= Mehdi Shahbazi =

Mehdi Shahbazi (1942, Kermanshah, Imperial State of Iran - November, 2007, California, USA) was a self-made American business man who emigrated to United States in the 1960s from his native Iran. Over the years, Mr. Shahbazi embraced the American dream and work ethics, and made it a reality in his life, coming to own and operate a few gas station franchises in California.

After having become convinced over the years, especially after the debacle that followed hurricane Katrina, that the major oil companies were in effect conspiring to gouge consumers and artificially raise prices at the pumps, Mr. Shahbazi began a controversial, and ultimately fatal, public protest of the oil majors from his Shell Oil franchise. His method included the prominent posting of signs on his station's grounds that openly declared his views and directed interested customers to "see the cashier" for further information, which included 2 page fliers detailing his views, complaints, and ultimately his concern both for the consumer, and the societal order (which he felt would not withstand the $5 per gallon price that he insisted was the predetermined price set for gas by the majors).

His protest consequently resulted in legal battles with the Shell Oil Company (US), and ultimately his death, at the age of 65, due to the liver failure that apparently resulted from his 4 month liquid fast.

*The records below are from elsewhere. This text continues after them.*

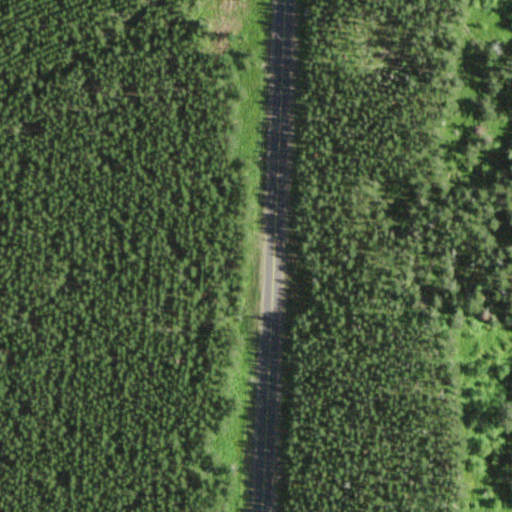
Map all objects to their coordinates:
road: (269, 256)
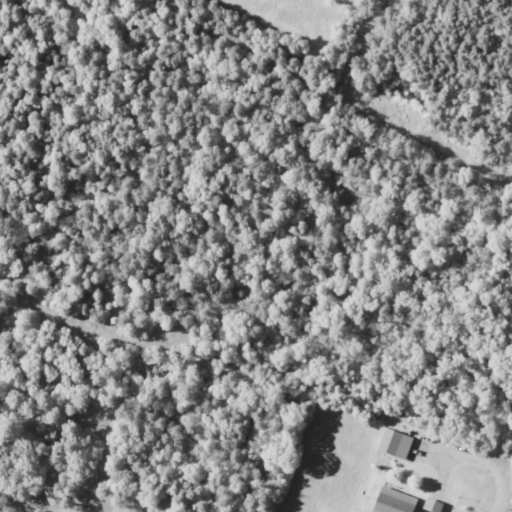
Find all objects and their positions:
building: (397, 444)
road: (477, 460)
building: (52, 490)
building: (397, 501)
building: (434, 505)
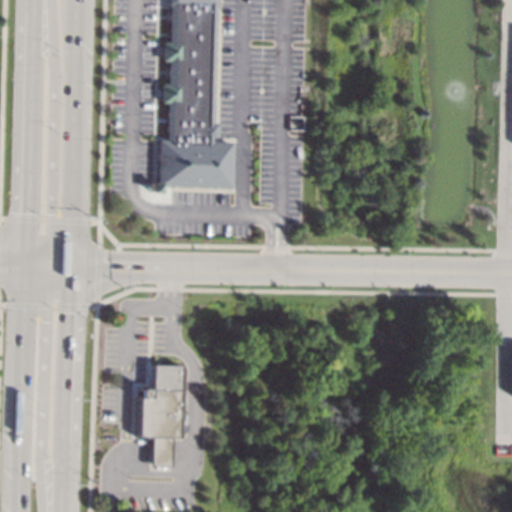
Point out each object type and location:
building: (186, 103)
building: (187, 103)
road: (239, 106)
road: (276, 111)
parking lot: (212, 119)
road: (26, 133)
road: (75, 135)
road: (50, 139)
road: (129, 153)
road: (511, 211)
traffic signals: (24, 213)
traffic signals: (48, 213)
road: (511, 220)
road: (273, 229)
road: (511, 237)
road: (11, 266)
road: (47, 268)
traffic signals: (107, 270)
road: (292, 272)
road: (168, 288)
traffic signals: (72, 312)
traffic signals: (43, 321)
road: (123, 343)
road: (509, 350)
road: (41, 385)
road: (18, 389)
road: (68, 391)
building: (156, 411)
building: (157, 412)
road: (189, 455)
road: (105, 494)
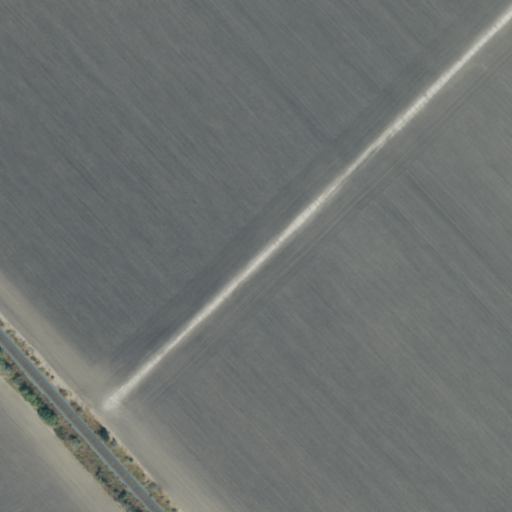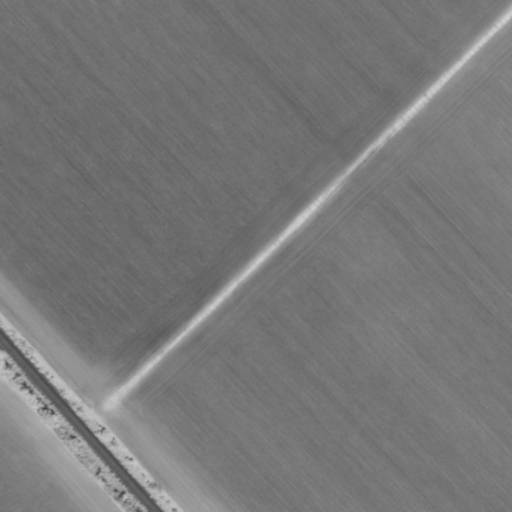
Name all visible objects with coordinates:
railway: (76, 426)
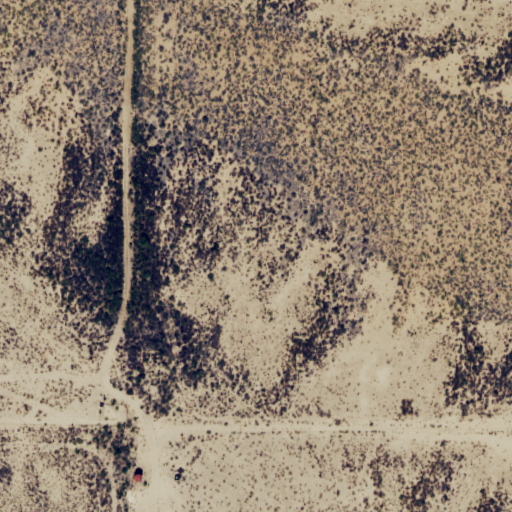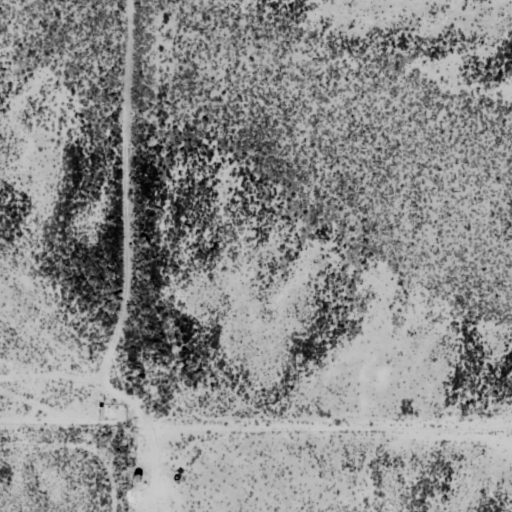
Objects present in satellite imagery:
road: (116, 256)
road: (255, 443)
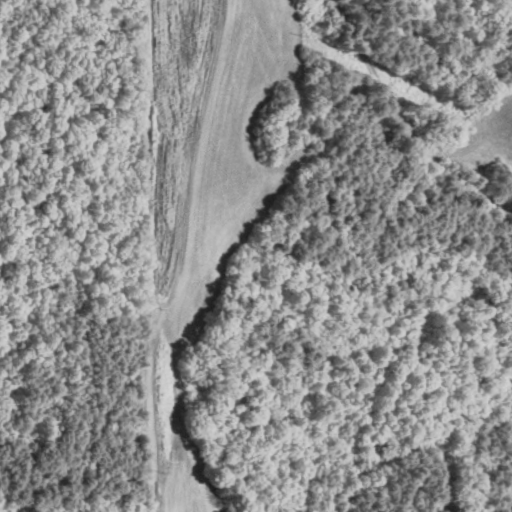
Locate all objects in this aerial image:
road: (440, 111)
road: (166, 255)
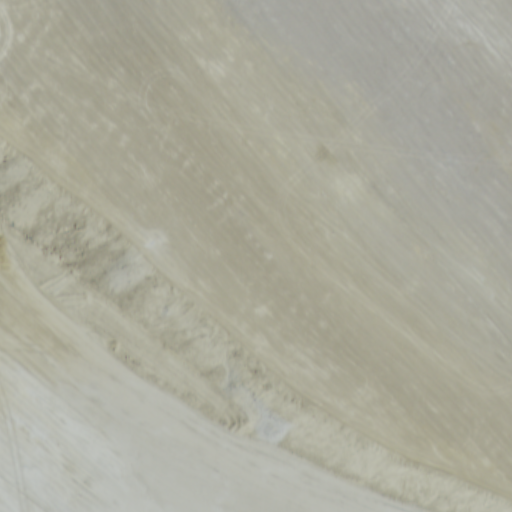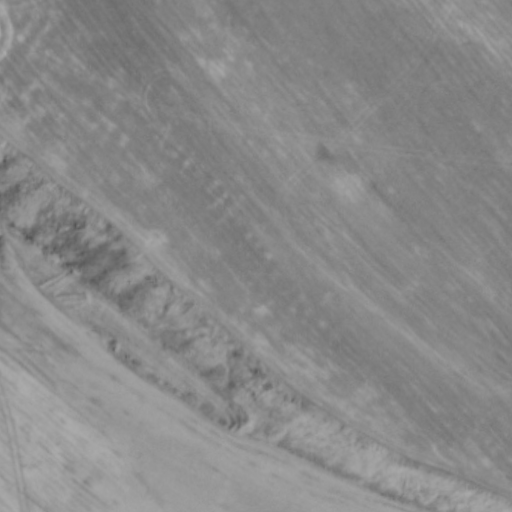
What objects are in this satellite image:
building: (147, 502)
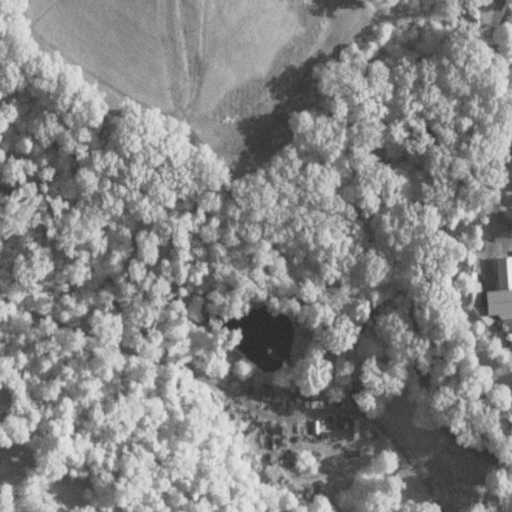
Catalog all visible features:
building: (492, 297)
road: (436, 330)
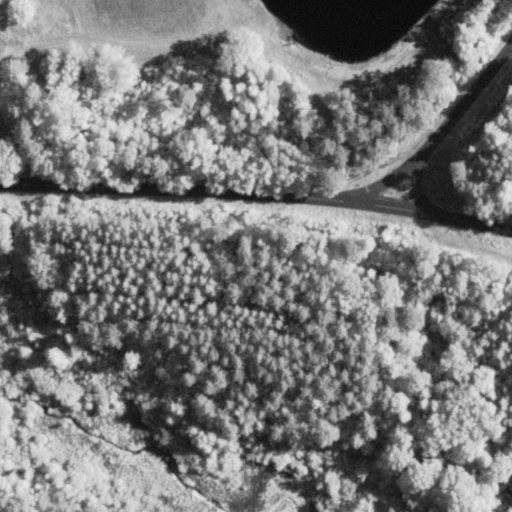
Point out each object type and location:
road: (451, 122)
road: (399, 176)
road: (257, 195)
road: (464, 255)
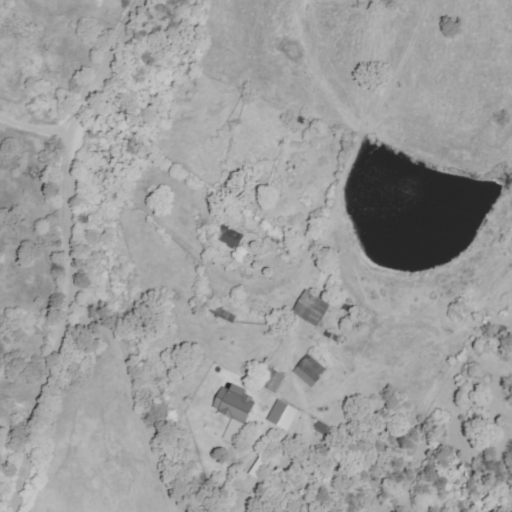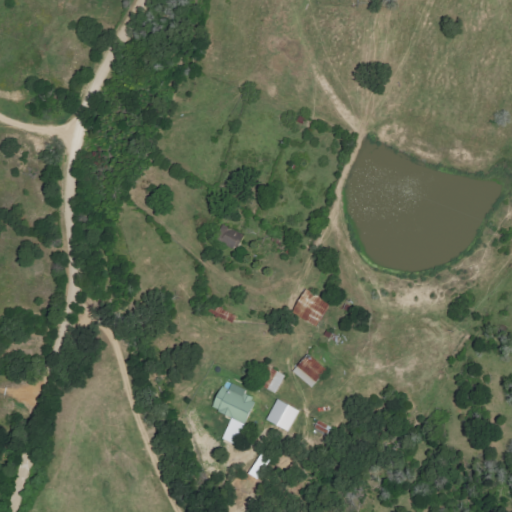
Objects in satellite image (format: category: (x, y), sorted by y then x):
building: (234, 237)
road: (78, 251)
building: (316, 309)
building: (315, 371)
building: (276, 380)
building: (238, 411)
building: (288, 415)
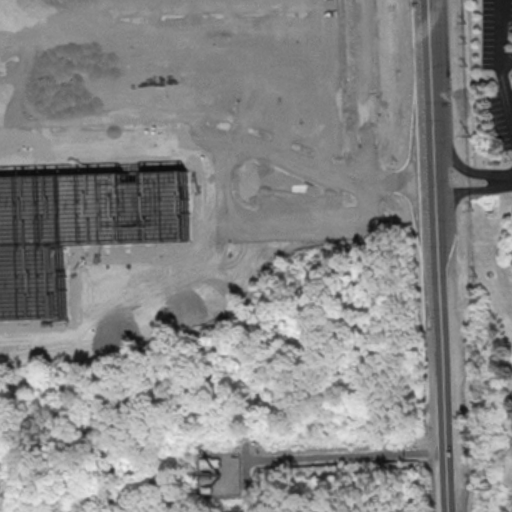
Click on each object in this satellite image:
road: (19, 30)
road: (497, 62)
road: (505, 62)
parking lot: (497, 63)
road: (112, 67)
road: (150, 67)
road: (192, 67)
road: (69, 68)
road: (235, 69)
road: (431, 71)
road: (28, 75)
road: (277, 78)
road: (319, 86)
road: (58, 114)
road: (394, 120)
road: (435, 167)
road: (468, 170)
road: (475, 189)
building: (77, 227)
building: (83, 233)
road: (468, 254)
road: (442, 352)
road: (347, 457)
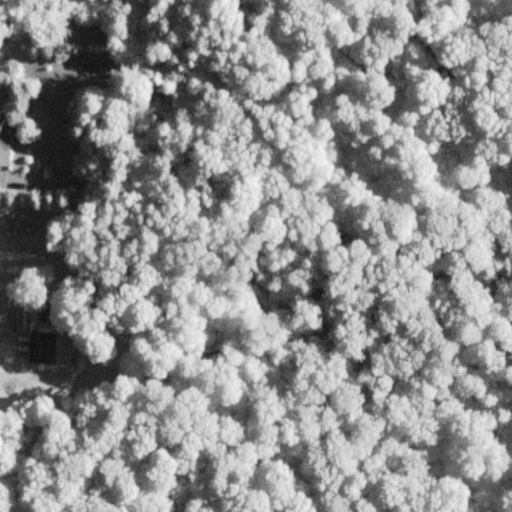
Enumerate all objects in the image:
building: (3, 140)
building: (38, 348)
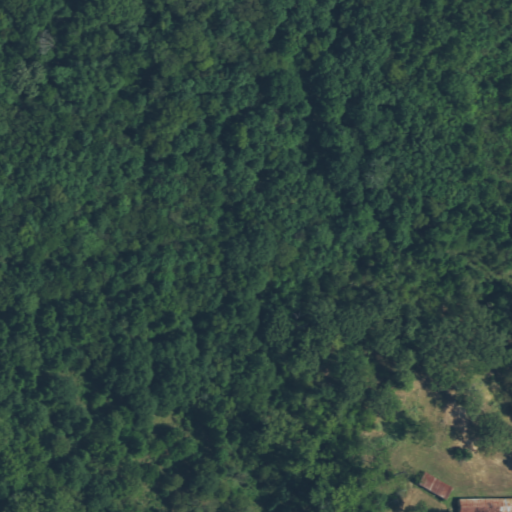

He had previously lost his home, and started fasting during the later stages of his battles in the courtroom before losing his business.

"At his former Marina station - where two years ago he posted a sign that read "Consumers' pain is Big Oil's unearned profit!" - customers have erected a memorial of flowers, cards and signs proclaiming love and appreciation.

"He was kind, wise and generous beyond imagination," said Jeffrey Cohen, a Salinas physician who met Shahbazi as a patient and remained a friend for 32 years. "I want people to know that he wasn't crazy. He used what he felt was the last non-violent method of protest that he could muster. He was expressing what we all feel."